**Your goal:** Rewrite the listing as a numbered list, starting at its first line and ending with the line containing "требованиям.", both included. Leave out any blank lines.

[Data entries]
########################################

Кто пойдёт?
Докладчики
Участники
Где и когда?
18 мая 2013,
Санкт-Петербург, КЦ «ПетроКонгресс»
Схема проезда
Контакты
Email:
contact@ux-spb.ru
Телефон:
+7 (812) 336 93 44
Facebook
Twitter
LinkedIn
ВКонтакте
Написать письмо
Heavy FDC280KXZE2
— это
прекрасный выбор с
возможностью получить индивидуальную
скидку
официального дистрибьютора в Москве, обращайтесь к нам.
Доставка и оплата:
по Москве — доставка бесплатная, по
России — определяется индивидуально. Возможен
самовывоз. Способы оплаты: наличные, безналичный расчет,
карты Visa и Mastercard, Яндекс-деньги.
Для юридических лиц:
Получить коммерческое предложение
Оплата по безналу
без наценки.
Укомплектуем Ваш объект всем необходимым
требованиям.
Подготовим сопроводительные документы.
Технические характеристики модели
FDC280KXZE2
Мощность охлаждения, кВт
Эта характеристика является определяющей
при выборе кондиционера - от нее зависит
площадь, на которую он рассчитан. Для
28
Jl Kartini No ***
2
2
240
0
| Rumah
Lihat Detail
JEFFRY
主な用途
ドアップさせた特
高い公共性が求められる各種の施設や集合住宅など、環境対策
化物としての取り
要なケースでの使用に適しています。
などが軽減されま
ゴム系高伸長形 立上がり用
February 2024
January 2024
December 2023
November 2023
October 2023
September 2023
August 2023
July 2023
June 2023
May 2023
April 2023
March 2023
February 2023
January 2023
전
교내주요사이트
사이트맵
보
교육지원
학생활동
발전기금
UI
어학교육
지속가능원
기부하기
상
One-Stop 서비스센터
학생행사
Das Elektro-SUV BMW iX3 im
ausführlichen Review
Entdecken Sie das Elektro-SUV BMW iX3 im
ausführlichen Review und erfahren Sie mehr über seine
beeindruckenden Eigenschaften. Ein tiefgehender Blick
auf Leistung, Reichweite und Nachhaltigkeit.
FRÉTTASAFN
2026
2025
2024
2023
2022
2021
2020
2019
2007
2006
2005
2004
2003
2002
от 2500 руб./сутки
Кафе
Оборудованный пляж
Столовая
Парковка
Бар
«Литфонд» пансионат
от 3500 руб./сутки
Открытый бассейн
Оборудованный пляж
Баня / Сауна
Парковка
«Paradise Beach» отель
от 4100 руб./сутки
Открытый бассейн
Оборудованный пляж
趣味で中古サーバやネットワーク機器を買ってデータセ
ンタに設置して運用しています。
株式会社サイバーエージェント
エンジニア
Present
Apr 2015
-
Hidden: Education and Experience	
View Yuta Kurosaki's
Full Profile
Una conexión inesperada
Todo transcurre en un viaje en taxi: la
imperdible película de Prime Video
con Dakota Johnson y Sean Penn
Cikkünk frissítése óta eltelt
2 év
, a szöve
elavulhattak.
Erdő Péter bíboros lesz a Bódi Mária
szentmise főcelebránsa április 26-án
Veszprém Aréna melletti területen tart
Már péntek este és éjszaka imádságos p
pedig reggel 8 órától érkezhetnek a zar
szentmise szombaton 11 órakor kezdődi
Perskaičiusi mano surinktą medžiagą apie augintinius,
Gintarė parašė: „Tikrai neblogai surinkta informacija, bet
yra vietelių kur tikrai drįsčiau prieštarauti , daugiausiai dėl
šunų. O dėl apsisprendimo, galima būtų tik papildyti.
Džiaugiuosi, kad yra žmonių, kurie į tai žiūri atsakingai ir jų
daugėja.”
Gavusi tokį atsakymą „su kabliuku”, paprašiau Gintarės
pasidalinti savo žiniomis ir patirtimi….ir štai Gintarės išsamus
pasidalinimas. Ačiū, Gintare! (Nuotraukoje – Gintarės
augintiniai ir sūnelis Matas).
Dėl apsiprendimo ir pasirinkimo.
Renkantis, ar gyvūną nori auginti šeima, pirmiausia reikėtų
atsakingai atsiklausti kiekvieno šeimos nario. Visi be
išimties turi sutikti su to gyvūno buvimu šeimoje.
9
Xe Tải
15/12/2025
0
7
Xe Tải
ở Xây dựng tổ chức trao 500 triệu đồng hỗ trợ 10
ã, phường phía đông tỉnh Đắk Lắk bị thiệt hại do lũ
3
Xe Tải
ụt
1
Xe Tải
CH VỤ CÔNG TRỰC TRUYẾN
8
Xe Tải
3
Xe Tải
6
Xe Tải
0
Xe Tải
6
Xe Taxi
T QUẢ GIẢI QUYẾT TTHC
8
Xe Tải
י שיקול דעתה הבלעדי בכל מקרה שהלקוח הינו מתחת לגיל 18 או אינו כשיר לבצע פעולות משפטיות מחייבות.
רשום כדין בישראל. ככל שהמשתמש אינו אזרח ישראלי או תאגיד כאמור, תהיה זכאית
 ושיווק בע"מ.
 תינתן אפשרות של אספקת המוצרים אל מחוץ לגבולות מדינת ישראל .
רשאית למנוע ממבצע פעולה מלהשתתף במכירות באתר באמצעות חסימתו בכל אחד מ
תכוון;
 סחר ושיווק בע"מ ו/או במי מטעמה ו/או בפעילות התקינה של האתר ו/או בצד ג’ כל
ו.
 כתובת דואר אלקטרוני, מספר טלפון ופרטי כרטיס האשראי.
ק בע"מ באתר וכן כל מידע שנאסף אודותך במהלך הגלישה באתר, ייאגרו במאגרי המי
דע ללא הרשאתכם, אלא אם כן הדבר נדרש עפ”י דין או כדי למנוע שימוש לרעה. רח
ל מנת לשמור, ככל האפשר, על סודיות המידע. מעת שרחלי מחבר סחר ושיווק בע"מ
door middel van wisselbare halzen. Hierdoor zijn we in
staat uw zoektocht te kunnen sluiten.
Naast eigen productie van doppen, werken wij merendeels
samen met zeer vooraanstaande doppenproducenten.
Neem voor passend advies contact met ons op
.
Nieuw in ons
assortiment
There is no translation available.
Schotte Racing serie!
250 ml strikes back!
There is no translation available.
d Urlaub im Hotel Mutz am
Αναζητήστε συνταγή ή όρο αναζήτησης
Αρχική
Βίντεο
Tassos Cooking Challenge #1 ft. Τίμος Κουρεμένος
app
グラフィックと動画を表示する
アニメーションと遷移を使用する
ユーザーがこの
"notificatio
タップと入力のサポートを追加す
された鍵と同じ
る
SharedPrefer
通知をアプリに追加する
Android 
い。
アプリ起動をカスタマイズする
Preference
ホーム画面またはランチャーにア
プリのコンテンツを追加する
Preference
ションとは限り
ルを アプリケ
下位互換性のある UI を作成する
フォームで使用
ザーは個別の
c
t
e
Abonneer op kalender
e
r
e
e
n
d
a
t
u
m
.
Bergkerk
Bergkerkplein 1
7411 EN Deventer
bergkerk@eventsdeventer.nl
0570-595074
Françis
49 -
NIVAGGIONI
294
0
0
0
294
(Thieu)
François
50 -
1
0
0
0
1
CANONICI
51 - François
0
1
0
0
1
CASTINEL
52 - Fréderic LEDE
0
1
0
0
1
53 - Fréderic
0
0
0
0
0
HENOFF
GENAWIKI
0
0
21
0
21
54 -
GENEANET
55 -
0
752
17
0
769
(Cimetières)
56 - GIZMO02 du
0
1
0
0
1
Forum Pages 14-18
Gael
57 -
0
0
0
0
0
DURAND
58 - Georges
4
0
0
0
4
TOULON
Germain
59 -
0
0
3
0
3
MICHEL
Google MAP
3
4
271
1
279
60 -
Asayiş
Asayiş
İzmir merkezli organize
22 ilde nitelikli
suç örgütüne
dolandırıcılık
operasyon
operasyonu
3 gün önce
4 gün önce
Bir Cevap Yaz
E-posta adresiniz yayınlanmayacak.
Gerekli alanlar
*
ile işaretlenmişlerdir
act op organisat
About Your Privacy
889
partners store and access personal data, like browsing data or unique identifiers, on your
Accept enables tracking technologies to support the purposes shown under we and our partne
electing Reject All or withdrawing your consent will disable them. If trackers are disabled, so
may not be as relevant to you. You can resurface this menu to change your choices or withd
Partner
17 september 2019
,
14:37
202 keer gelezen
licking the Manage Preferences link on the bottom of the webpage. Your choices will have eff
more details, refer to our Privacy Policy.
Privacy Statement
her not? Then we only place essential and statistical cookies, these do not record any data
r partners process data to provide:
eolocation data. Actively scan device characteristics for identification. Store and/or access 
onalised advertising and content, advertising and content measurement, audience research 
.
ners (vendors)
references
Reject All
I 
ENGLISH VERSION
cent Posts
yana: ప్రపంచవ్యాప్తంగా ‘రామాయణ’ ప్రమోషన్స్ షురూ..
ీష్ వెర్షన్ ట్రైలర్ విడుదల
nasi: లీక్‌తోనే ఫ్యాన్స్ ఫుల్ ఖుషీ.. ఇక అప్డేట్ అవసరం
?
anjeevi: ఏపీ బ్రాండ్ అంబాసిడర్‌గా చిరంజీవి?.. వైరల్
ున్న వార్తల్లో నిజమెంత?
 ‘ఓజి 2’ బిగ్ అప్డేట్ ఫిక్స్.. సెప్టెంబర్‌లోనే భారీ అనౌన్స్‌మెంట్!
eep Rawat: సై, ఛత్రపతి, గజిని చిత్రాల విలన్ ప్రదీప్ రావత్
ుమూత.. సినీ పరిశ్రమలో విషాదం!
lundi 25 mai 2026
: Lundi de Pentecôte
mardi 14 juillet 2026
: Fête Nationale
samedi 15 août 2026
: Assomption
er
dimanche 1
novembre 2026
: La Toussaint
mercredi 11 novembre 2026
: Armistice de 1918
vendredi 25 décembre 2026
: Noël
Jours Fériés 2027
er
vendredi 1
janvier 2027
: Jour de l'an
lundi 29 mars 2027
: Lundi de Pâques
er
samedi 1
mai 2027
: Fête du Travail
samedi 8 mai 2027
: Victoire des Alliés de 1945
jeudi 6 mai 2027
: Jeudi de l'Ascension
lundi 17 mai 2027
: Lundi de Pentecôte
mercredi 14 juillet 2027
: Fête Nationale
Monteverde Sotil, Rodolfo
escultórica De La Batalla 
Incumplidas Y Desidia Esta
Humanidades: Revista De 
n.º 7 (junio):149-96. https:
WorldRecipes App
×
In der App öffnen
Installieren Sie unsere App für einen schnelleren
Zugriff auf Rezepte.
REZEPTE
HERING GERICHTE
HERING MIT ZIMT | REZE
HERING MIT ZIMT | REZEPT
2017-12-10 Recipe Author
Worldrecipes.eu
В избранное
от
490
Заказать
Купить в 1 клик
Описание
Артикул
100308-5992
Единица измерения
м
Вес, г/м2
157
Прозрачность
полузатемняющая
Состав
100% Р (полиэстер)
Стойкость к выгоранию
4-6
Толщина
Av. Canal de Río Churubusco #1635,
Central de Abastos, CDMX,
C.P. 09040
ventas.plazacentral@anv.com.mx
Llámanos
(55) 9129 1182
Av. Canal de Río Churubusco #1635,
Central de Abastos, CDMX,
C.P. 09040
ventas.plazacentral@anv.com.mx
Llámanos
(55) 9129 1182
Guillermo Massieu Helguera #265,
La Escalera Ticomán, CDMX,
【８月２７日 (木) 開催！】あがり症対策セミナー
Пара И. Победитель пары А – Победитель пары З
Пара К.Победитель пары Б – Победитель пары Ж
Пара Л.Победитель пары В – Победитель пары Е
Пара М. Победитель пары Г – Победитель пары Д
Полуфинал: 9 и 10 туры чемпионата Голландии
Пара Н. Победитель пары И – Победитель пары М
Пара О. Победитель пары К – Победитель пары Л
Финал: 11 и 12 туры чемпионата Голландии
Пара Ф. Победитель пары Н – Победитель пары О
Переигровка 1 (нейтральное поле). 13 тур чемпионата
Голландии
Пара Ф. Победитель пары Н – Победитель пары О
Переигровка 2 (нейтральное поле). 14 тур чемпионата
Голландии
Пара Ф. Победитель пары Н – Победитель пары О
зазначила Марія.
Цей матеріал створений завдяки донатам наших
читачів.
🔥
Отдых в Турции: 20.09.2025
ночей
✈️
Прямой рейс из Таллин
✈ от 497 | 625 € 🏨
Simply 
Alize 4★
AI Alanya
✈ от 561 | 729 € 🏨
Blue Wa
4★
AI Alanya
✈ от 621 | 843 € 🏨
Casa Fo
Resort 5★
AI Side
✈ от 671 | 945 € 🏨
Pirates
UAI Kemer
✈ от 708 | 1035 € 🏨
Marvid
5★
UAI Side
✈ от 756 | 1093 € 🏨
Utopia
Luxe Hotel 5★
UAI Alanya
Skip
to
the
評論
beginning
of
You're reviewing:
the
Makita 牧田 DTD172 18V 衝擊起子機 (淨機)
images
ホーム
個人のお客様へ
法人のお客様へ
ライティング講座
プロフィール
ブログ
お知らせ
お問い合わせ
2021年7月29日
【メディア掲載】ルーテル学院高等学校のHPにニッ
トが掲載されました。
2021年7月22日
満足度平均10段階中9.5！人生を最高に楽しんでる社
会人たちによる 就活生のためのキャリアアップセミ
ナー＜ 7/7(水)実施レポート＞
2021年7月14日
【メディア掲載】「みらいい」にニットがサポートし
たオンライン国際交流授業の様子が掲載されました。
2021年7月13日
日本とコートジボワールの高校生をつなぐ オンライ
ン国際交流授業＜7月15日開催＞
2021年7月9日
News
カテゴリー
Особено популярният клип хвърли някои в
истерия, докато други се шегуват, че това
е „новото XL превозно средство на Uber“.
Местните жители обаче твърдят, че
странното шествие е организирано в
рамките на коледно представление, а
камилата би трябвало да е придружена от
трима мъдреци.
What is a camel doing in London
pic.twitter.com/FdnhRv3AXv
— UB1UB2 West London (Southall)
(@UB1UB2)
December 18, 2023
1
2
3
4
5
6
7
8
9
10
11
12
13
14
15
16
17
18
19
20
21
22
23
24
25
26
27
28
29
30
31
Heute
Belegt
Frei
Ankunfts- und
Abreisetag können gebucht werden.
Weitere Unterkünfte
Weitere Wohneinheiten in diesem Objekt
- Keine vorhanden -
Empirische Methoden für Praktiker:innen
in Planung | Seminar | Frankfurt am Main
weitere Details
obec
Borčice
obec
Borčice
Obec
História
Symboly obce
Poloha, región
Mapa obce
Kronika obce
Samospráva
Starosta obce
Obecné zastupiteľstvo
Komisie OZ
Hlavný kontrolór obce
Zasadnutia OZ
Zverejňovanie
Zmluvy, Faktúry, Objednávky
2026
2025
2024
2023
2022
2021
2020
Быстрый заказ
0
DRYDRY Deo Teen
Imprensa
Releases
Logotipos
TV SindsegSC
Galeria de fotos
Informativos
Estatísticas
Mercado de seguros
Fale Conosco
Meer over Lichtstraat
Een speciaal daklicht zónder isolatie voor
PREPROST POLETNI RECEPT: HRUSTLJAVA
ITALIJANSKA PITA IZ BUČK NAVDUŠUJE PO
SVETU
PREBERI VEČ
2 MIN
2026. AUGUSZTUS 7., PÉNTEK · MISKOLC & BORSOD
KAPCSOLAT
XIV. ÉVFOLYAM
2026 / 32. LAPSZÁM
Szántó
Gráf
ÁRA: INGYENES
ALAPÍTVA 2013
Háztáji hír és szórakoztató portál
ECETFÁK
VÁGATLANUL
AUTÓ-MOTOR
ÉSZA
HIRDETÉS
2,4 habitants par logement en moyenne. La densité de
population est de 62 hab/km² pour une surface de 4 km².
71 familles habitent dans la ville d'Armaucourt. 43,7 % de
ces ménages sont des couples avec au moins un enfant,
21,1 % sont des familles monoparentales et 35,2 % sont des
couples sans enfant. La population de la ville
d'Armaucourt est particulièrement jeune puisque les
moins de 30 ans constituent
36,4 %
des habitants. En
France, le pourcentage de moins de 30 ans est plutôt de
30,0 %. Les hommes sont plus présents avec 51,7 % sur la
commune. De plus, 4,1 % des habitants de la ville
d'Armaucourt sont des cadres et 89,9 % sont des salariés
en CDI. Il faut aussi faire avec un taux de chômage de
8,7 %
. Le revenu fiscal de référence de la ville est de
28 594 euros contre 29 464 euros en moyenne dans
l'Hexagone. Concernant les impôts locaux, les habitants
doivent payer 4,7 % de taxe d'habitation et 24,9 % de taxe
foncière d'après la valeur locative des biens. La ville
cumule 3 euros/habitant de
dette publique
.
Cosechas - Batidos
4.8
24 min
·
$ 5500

########################################

**Answer below:**
1. Кто пойдёт?
2. Докладчики
3. Участники
4. Где и когда?
5. 18 мая 2013,
6. Санкт-Петербург, КЦ «ПетроКонгресс»
7. Схема проезда
8. Контакты
9. Email:
10. contact@ux-spb.ru
11. Телефон:
12. +7 (812) 336 93 44
13. Facebook
14. Twitter
15. LinkedIn
16. ВКонтакте
17. Написать письмо
18. Heavy FDC280KXZE2
19. — это
20. прекрасный выбор с
21. возможностью получить индивидуальную
22. скидку
23. официального дистрибьютора в Москве, обращайтесь к нам.
24. Доставка и оплата:
25. по Москве — доставка бесплатная, по
26. России — определяется индивидуально. Возможен
27. самовывоз. Способы оплаты: наличные, безналичный расчет,
28. карты Visa и Mastercard, Яндекс-деньги.
29. Для юридических лиц:
30. Получить коммерческое предложение
31. Оплата по безналу
32. без наценки.
33. Укомплектуем Ваш объект всем необходимым
34. требованиям.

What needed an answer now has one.